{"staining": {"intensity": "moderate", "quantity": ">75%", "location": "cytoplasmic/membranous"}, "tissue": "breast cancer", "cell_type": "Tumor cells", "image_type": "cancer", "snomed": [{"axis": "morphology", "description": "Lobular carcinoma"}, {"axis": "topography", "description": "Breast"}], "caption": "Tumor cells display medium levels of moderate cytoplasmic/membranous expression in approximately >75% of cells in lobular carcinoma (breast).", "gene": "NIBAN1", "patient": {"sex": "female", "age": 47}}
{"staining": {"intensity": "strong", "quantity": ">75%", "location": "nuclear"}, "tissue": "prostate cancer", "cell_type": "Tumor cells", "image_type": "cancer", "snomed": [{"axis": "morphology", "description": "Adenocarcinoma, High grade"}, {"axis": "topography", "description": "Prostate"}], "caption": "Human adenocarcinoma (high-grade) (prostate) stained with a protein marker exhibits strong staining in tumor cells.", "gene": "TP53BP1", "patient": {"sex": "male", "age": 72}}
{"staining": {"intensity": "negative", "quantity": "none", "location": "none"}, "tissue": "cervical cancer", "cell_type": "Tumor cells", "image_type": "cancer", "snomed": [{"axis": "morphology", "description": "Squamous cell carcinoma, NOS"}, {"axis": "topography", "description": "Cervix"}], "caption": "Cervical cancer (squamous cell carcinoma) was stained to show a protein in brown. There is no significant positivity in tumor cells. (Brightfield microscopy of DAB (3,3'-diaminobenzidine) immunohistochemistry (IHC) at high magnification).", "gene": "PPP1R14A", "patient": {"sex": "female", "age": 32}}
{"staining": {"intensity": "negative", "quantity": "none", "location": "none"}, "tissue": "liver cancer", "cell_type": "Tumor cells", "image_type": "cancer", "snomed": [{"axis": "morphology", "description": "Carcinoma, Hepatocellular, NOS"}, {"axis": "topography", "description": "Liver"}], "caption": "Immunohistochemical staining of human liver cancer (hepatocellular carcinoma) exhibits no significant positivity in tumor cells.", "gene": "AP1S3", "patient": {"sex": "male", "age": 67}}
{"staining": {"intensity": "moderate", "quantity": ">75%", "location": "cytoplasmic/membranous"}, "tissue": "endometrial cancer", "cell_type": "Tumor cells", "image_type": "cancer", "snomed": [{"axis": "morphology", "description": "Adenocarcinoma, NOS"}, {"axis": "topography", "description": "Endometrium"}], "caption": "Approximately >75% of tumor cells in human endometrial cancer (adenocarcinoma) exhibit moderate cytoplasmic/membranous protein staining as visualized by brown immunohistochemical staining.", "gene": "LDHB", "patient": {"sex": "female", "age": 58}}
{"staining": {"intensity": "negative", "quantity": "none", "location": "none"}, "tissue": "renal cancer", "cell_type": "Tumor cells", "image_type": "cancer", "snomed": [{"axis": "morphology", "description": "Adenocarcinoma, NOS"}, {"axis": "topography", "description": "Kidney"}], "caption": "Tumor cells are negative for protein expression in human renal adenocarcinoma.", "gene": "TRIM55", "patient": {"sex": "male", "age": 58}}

________________________

TRY IT.
Transcribe each line above exactly; skip none.

RESPONSE TO THE EXERCISE.
{"staining": {"intensity": "moderate", "quantity": ">75%", "location": "cytoplasmic/membranous"}, "tissue": "breast cancer", "cell_type": "Tumor cells", "image_type": "cancer", "snomed": [{"axis": "morphology", "description": "Lobular carcinoma"}, {"axis": "topography", "description": "Breast"}], "caption": "Tumor cells display medium levels of moderate cytoplasmic/membranous expression in approximately >75% of cells in lobular carcinoma (breast).", "gene": "NIBAN1", "patient": {"sex": "female", "age": 47}}
{"staining": {"intensity": "strong", "quantity": ">75%", "location": "nuclear"}, "tissue": "prostate cancer", "cell_type": "Tumor cells", "image_type": "cancer", "snomed": [{"axis": "morphology", "description": "Adenocarcinoma, High grade"}, {"axis": "topography", "description": "Prostate"}], "caption": "Human adenocarcinoma (high-grade) (prostate) stained with a protein marker exhibits strong staining in tumor cells.", "gene": "TP53BP1", "patient": {"sex": "male", "age": 72}}
{"staining": {"intensity": "negative", "quantity": "none", "location": "none"}, "tissue": "cervical cancer", "cell_type": "Tumor cells", "image_type": "cancer", "snomed": [{"axis": "morphology", "description": "Squamous cell carcinoma, NOS"}, {"axis": "topography", "description": "Cervix"}], "caption": "Cervical cancer (squamous cell carcinoma) was stained to show a protein in brown. There is no significant positivity in tumor cells. (Brightfield microscopy of DAB (3,3'-diaminobenzidine) immunohistochemistry (IHC) at high magnification).", "gene": "PPP1R14A", "patient": {"sex": "female", "age": 32}}
{"staining": {"intensity": "negative", "quantity": "none", "location": "none"}, "tissue": "liver cancer", "cell_type": "Tumor cells", "image_type": "cancer", "snomed": [{"axis": "morphology", "description": "Carcinoma, Hepatocellular, NOS"}, {"axis": "topography", "description": "Liver"}], "caption": "Immunohistochemical staining of human liver cancer (hepatocellular carcinoma) exhibits no significant positivity in tumor cells.", "gene": "AP1S3", "patient": {"sex": "male", "age": 67}}
{"staining": {"intensity": "moderate", "quantity": ">75%", "location": "cytoplasmic/membranous"}, "tissue": "endometrial cancer", "cell_type": "Tumor cells", "image_type": "cancer", "snomed": [{"axis": "morphology", "description": "Adenocarcinoma, NOS"}, {"axis": "topography", "description": "Endometrium"}], "caption": "Approximately >75% of tumor cells in human endometrial cancer (adenocarcinoma) exhibit moderate cytoplasmic/membranous protein staining as visualized by brown immunohistochemical staining.", "gene": "LDHB", "patient": {"sex": "female", "age": 58}}
{"staining": {"intensity": "negative", "quantity": "none", "location": "none"}, "tissue": "renal cancer", "cell_type": "Tumor cells", "image_type": "cancer", "snomed": [{"axis": "morphology", "description": "Adenocarcinoma, NOS"}, {"axis": "topography", "description": "Kidney"}], "caption": "Tumor cells are negative for protein expression in human renal adenocarcinoma.", "gene": "TRIM55", "patient": {"sex": "male", "age": 58}}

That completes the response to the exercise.